### [Directions for this task]
Please repeat the material below word for word, from its first line through the line containing "SOL Strategies $1", inclusive.

### [Provided data]
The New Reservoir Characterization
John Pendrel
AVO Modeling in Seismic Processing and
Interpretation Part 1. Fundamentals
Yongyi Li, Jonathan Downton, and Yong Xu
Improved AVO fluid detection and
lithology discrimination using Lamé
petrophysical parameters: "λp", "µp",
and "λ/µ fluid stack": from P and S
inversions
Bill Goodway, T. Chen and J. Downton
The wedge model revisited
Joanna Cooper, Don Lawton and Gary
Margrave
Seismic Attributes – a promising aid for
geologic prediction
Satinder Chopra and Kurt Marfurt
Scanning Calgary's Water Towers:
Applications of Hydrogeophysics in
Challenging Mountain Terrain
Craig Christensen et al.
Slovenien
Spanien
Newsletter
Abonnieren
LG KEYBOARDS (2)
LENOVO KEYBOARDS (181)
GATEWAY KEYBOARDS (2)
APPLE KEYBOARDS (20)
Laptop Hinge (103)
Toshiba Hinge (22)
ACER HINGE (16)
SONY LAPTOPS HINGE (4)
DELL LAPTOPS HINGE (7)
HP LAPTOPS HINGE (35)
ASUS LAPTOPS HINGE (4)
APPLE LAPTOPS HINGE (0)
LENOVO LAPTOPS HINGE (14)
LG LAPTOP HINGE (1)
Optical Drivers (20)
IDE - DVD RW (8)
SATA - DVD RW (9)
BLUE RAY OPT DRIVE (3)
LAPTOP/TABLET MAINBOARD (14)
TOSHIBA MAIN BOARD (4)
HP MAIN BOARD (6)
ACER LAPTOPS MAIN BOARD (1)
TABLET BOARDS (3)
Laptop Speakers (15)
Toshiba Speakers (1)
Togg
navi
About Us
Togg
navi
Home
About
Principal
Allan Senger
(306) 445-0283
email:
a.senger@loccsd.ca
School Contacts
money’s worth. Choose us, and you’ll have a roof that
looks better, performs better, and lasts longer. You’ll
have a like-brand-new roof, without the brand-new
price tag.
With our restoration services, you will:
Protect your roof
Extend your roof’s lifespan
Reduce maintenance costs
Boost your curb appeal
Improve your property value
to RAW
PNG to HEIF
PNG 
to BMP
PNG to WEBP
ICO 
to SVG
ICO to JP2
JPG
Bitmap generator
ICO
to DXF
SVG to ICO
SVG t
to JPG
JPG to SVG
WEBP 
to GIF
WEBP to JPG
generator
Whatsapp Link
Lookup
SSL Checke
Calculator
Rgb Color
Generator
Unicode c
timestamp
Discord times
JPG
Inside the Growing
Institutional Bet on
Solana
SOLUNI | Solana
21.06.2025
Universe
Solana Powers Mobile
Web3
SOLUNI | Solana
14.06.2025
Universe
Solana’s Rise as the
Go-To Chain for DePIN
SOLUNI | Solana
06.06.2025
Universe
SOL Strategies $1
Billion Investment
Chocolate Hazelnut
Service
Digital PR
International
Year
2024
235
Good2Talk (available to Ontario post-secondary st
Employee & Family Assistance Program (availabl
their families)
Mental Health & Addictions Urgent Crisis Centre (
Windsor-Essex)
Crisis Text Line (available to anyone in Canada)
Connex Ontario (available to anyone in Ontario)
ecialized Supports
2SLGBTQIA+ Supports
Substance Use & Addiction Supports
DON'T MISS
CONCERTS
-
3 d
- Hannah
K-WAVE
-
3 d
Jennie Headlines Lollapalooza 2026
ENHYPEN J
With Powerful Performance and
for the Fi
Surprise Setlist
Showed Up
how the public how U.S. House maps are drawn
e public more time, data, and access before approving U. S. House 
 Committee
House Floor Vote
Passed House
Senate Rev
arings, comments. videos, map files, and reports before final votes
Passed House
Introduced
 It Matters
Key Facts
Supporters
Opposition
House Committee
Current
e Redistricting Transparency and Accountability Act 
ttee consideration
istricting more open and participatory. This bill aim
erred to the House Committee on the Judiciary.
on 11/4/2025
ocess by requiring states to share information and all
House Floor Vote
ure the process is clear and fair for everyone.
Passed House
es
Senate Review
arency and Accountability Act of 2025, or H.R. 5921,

### [Final answer]
The New Reservoir Characterization
John Pendrel
AVO Modeling in Seismic Processing and
Interpretation Part 1. Fundamentals
Yongyi Li, Jonathan Downton, and Yong Xu
Improved AVO fluid detection and
lithology discrimination using Lamé
petrophysical parameters: "λp", "µp",
and "λ/µ fluid stack": from P and S
inversions
Bill Goodway, T. Chen and J. Downton
The wedge model revisited
Joanna Cooper, Don Lawton and Gary
Margrave
Seismic Attributes – a promising aid for
geologic prediction
Satinder Chopra and Kurt Marfurt
Scanning Calgary's Water Towers:
Applications of Hydrogeophysics in
Challenging Mountain Terrain
Craig Christensen et al.
Slovenien
Spanien
Newsletter
Abonnieren
LG KEYBOARDS (2)
LENOVO KEYBOARDS (181)
GATEWAY KEYBOARDS (2)
APPLE KEYBOARDS (20)
Laptop Hinge (103)
Toshiba Hinge (22)
ACER HINGE (16)
SONY LAPTOPS HINGE (4)
DELL LAPTOPS HINGE (7)
HP LAPTOPS HINGE (35)
ASUS LAPTOPS HINGE (4)
APPLE LAPTOPS HINGE (0)
LENOVO LAPTOPS HINGE (14)
LG LAPTOP HINGE (1)
Optical Drivers (20)
IDE - DVD RW (8)
SATA - DVD RW (9)
BLUE RAY OPT DRIVE (3)
LAPTOP/TABLET MAINBOARD (14)
TOSHIBA MAIN BOARD (4)
HP MAIN BOARD (6)
ACER LAPTOPS MAIN BOARD (1)
TABLET BOARDS (3)
Laptop Speakers (15)
Toshiba Speakers (1)
Togg
navi
About Us
Togg
navi
Home
About
Principal
Allan Senger
(306) 445-0283
email:
a.senger@loccsd.ca
School Contacts
money’s worth. Choose us, and you’ll have a roof that
looks better, performs better, and lasts longer. You’ll
have a like-brand-new roof, without the brand-new
price tag.
With our restoration services, you will:
Protect your roof
Extend your roof’s lifespan
Reduce maintenance costs
Boost your curb appeal
Improve your property value
to RAW
PNG to HEIF
PNG 
to BMP
PNG to WEBP
ICO 
to SVG
ICO to JP2
JPG
Bitmap generator
ICO
to DXF
SVG to ICO
SVG t
to JPG
JPG to SVG
WEBP 
to GIF
WEBP to JPG
generator
Whatsapp Link
Lookup
SSL Checke
Calculator
Rgb Color
Generator
Unicode c
timestamp
Discord times
JPG
Inside the Growing
Institutional Bet on
Solana
SOLUNI | Solana
21.06.2025
Universe
Solana Powers Mobile
Web3
SOLUNI | Solana
14.06.2025
Universe
Solana’s Rise as the
Go-To Chain for DePIN
SOLUNI | Solana
06.06.2025
Universe
SOL Strategies $1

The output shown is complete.